Gattuso was more fortunate when it came to the state claim of battery.
“Gattuso was playing a game of touch football with a group of students, a game that does not contemplate harmful contact,” the court wrote. “There is no assertion that he intended to cause a harmful or offensive contact with S.F., only that he intended to play a game that typically limits contact to a touch. The contact here was accidental and may support a claim of negligence but not the intentional tort of battery.”
Turning to Mrs. Farrell’s claim that the district “was deliberately indifferent to this dangerous activity by authorizing or acquiescing in Gattuso’s participation in touch football games and by its failure to properly train, supervise and instruct Gattuso,” the court was circumspect.
“When a §1983 claim is brought against a municipality, I must consider two issues: 1) whether the plaintiff’s harm was caused by a constitutional violation; and 2) if so, whether the municipality is responsible for that violation,” wrote the court, citing Collins v. City of Harker Heights, Texas, 503 U.S. 115, 120 (1992). “Because a municipality cannot be held liable under a theory of respondeat superior or vicarious liability, I must first determine ‘whether there is a direct causal link between a municipal policy or custom and the alleged constitutional deprivation.’ City of Canton v. Harris, 489 U.S. 378, 385 (1989). If there is no causal link, the municipality is not liable even if plaintiff’s constitutional rights have been violated. Collins, 503 U.S. at 122.”
The court zeroed in on the term “custom,” which “can be proven by showing that a given course of conduct, although not specifically endorsed or authorized by law, is so well-settled and permanent as virtually to constitute law. Id. at 156 (citing Andrews v. City of Phila., 895 F.2d 1469, 1480 (3d Cir. 1990)). Thus, custom may be established by proof of knowledge and acquiescence. Id. (citing Fletcher v. O’Donnell, 867 F.2d 791, 793-94 (3d Cir. 1989)). Under either theory of liability, ‘a plaintiff must show that an official who has the power to make policy is responsible for either the affirmative proclamation of a policy or acquiescence in a well-settled custom.’ Id. (quoting Bielevicz v.

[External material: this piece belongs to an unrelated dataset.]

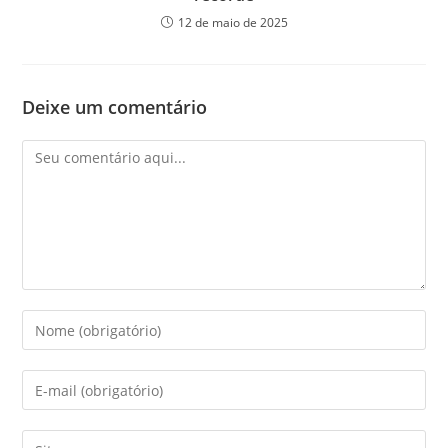
12 de maio de 2025
Deixe um comentário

Dubinon, 915 F.2d 845, 850 (3d Cir. 1990)).
“Although Mrs. Farrell alleges knowledge that Gattuso was a participant in touch football games, she does not allege that the district knew Gattuso was running at students. As I have previously pointed out, S.F. was not injured because Gattuso was a participant in the game but because of what he did as a participant. Mrs. Farrell has failed to identify any policy or custom of the district that resulted in S.F.’s injury.”
Karen Farrell v. School District of Springfield Township and Jason Gattuso; E.D. Pa.; CIVIL ACTION NO. 15-CV-6437, 2016 U.S. Dist. LEXIS 109711; 8/17/16
Attorneys of Record: (for plaintiff) Charles W. Campbell, Lead Attorney, Norristown, Pa. (for defendants) Harry G. Mahoney, Lead Attorney, Deasey Mahoney Valentini North, Ltd, Philadelphia, Pa.